### ASSIGNED TASK
Copy the text of each of the records below word for word, and leave the pictures out.

►

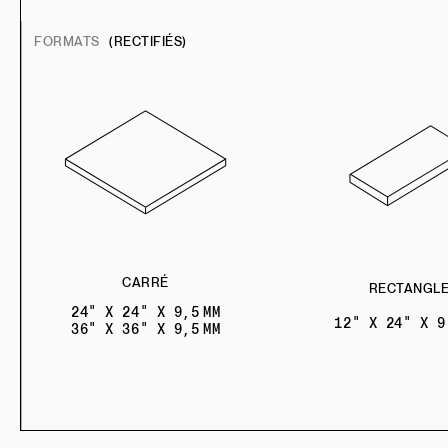
FORMATS
(RECTIFIÉS)
CARRÉ
RECTANGL
24" X 24" X 9,5 MM
12" X 24" X 9
36" X 36" X 9,5 MM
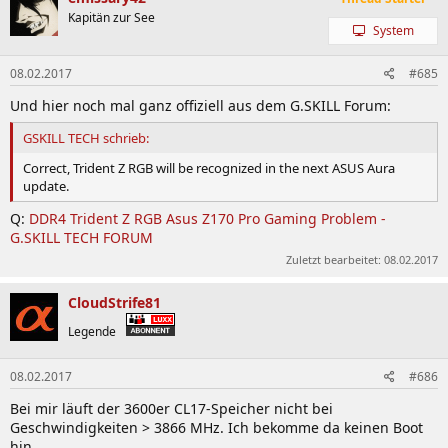
Kapitän zur See
System
08.02.2017
#685
Und hier noch mal ganz offiziell aus dem G.SKILL Forum:
GSKILL TECH schrieb:
Correct, Trident Z RGB will be recognized in the next ASUS Aura
update.
Q:
DDR4 Trident Z RGB Asus Z170 Pro Gaming Problem -
G.SKILL TECH FORUM
Zuletzt bearbeitet:
08.02.2017
CloudStrife81
Legende
08.02.2017
#686
Bei mir läuft der 3600er CL17-Speicher nicht bei
Geschwindigkeiten > 3866 MHz. Ich bekomme da keinen Boot
hin.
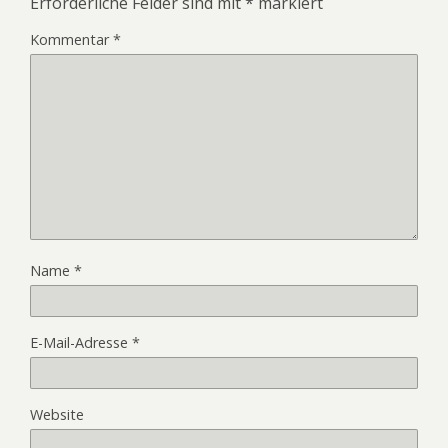
Erforderliche Felder sind mit
*
markiert
Kommentar
*
Name
*
E-Mail-Adresse
*
Website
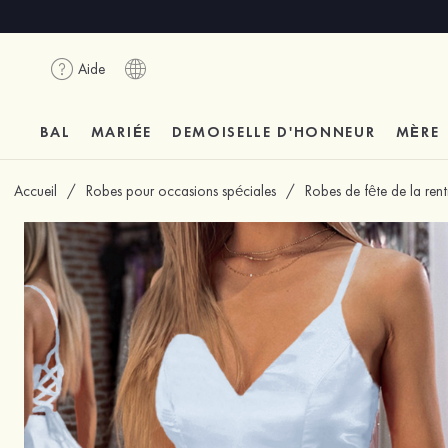
Aide
BAL
MARIÉE
DEMOISELLE D'HONNEUR
MÈRE
Accueil
/
Robes pour occasions spéciales
/
Robes de fête de la ren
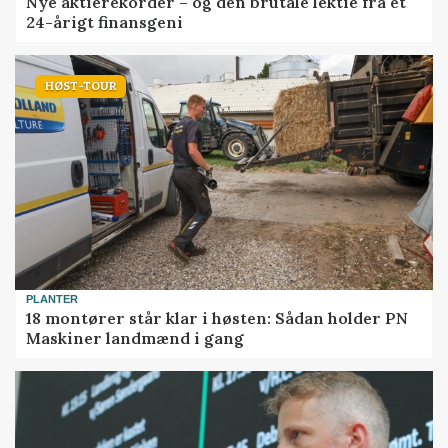
Nye aktierekorder – og den brutale lektie fra et
24-årigt finansgeni
HØST-TOUR
PLANTER
18 montører står klar i høsten: Sådan holder PN
Maskiner landmænd i gang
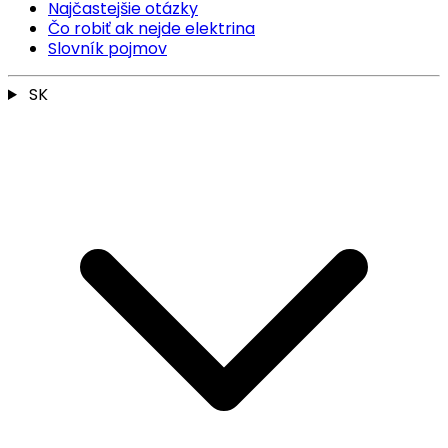
Najčastejšie otázky
Čo robiť ak nejde elektrina
Slovník pojmov
SK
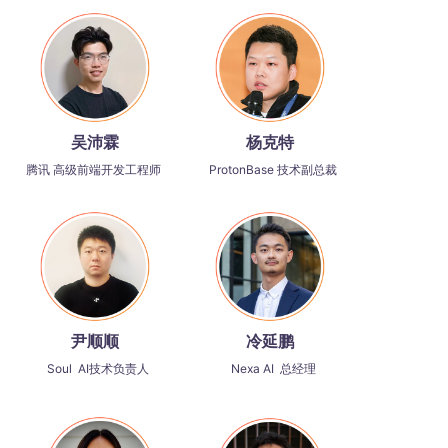
吴沛霖
杨克特
腾讯 高级前端开发工程师
ProtonBase 技术副总裁
尹顺顺
冷延鹏
Soul AI技术负责人
Nexa AI 总经理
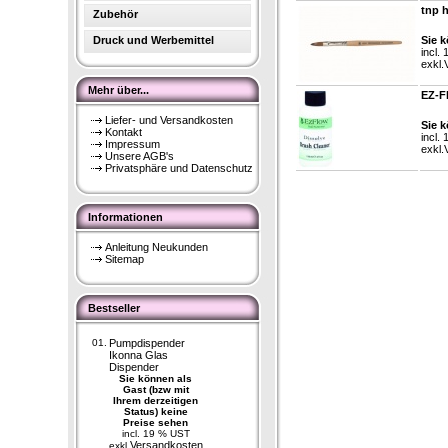
tnp 
Zubehör
Druck und Werbemittel
Sie k
incl.
exkl.
Mehr über...
EZ-F
Liefer- und Versandkosten
Sie k
Kontakt
incl.
Impressum
exkl.
Unsere AGB's
Privatsphäre und Datenschutz
Informationen
Anleitung Neukunden
Sitemap
Bestseller
01.
Pumpdispender
Ikonna Glas
Dispender
Sie können als
Gast (bzw mit
Ihrem derzeitigen
Status) keine
Preise sehen
incl. 19 % UST
Versandkosten
exkl.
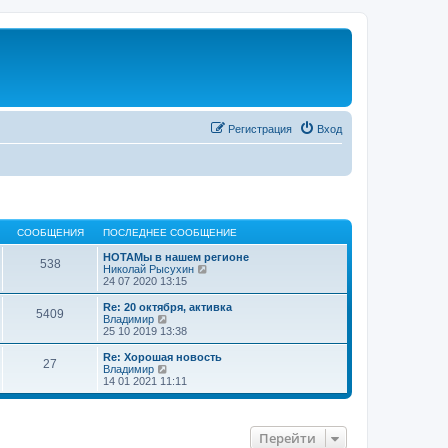
Регистрация
Вход
СООБЩЕНИЯ
ПОСЛЕДНЕЕ СООБЩЕНИЕ
НОТАМы в нашем регионе
538
П
Николай Рысухин
е
24 07 2020 13:15
р
е
Re: 20 октября, активка
5409
й
П
Владимир
т
е
25 10 2019 13:38
и
р
к
е
Re: Хорошая новость
27
п
й
П
Владимир
о
т
е
14 01 2021 11:11
с
и
р
л
к
е
е
п
й
д
о
т
Перейти
н
с
и
е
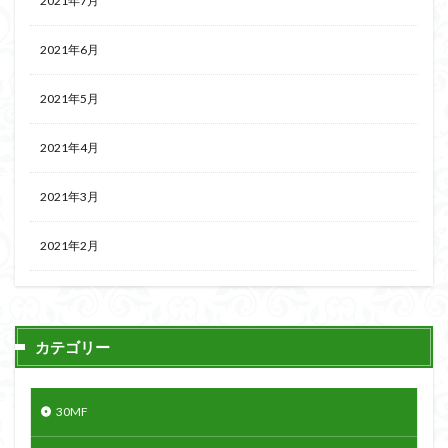
2021年7月
2021年6月
2021年5月
2021年4月
2021年3月
2021年2月
カテゴリー
30MF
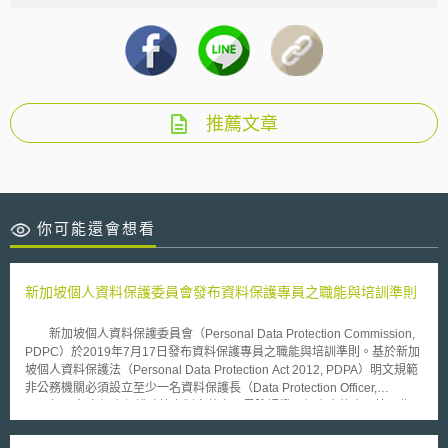
推薦文章
你可能還會想看
新加坡個人資料保護委員會發布資料保護專員之職能與培訓準則
新加坡個人資料保護委員會（Personal Data Protection Commission,
PDPC）於2019年7月17日發布資料保護專員之職能與培訓準則。基於新加
坡個人資料保護法（Personal Data Protection Act 2012, PDPA）明文規範
非公務機關必須設立至少一名資料保護長（Data Protection Officer,
DPO），負責個資保護政策之制定落實、風險評鑑及個資事故處理等工作。
為了使資料保護專業人員增強能力並於企業組織有效履行其職責，新加坡個
人資料保護委員會就此特別發布此準則，將資料保護專員分為三種工作職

◄

### TASK SOLUTION
FORMATS
(RECTIFIÉS)
CARRÉ
RECTANGL
24" X 24" X 9,5 MM
12" X 24" X 9
36" X 36" X 9,5 MM
Kapitän zur See
System
08.02.2017
#685
Und hier noch mal ganz offiziell aus dem G.SKILL Forum:
GSKILL TECH schrieb:
Correct, Trident Z RGB will be recognized in the next ASUS Aura
update.
Q:
DDR4 Trident Z RGB Asus Z170 Pro Gaming Problem -
G.SKILL TECH FORUM
Zuletzt bearbeitet:
08.02.2017
CloudStrife81
Legende
08.02.2017
#686
Bei mir läuft der 3600er CL17-Speicher nicht bei
Geschwindigkeiten > 3866 MHz. Ich bekomme da keinen Boot
hin.
Erforderliche Felder sind mit
*
markiert
Kommentar
*
Name
*
E-Mail-Adresse
*
Website
Aide
BAL
MARIÉE
DEMOISELLE D'HONNEUR
MÈRE
Accueil
/
Robes pour occasions spéciales
/
Robes de fête de la ren
Nye aktierekorder – og den brutale lektie fra et
24-årigt finansgeni
HØST-TOUR
PLANTER
18 montører står klar i høsten: Sådan holder PN
Maskiner landmænd i gang
Najčastejšie otázky
Čo robiť ak nejde elektrina
Slovník pojmov
SK
吴沛霖
杨克特
腾讯 高级前端开发工程师
ProtonBase 技术副总裁
尹顺顺
冷延鹏
Soul AI技术负责人
Nexa AI 总经理
tnp 
Zubehör
Druck und Werbemittel
Sie k
incl.
exkl.
Mehr über...
EZ-F
Liefer- und Versandkosten
Sie k
Kontakt
incl.
Impressum
exkl.
Unsere AGB's
Privatsphäre und Datenschutz
Informationen
Anleitung Neukunden
Sitemap
Bestseller
01.
Pumpdispender
Ikonna Glas
Dispender
Sie können als
Gast (bzw mit
Ihrem derzeitigen
Status) keine
Preise sehen
incl. 19 % UST
Versandkosten
exkl.
Регистрация
Вход
СООБЩЕНИЯ
ПОСЛЕДНЕЕ СООБЩЕНИЕ
НОТАМы в нашем регионе
538
П
Николай Рысухин
е
24 07 2020 13:15
р
е
Re: 20 октября, активка
5409
й
П
Владимир
т
е
25 10 2019 13:38
и
р
к
е
Re: Хорошая новость
27
п
й
П
Владимир
о
т
е
14 01 2021 11:11
с
и
р
л
к
е
е
п
й
д
о
т
Перейти
н
с
и
е
2021年7月
2021年6月
2021年5月
2021年4月
2021年3月
2021年2月
カテゴリー
30MF
推薦文章
你可能還會想看
新加坡個人資料保護委員會發布資料保護專員之職能與培訓準則
新加坡個人資料保護委員會（Personal Data Protection Commission,
PDPC）於2019年7月17日發布資料保護專員之職能與培訓準則。基於新加
坡個人資料保護法（Personal Data Protection Act 2012, PDPA）明文規範
非公務機關必須設立至少一名資料保護長（Data Protection Officer,
DPO），負責個資保護政策之制定落實、風險評鑑及個資事故處理等工作。
為了使資料保護專業人員增強能力並於企業組織有效履行其職責，新加坡個
人資料保護委員會就此特別發布此準則，將資料保護專員分為三種工作職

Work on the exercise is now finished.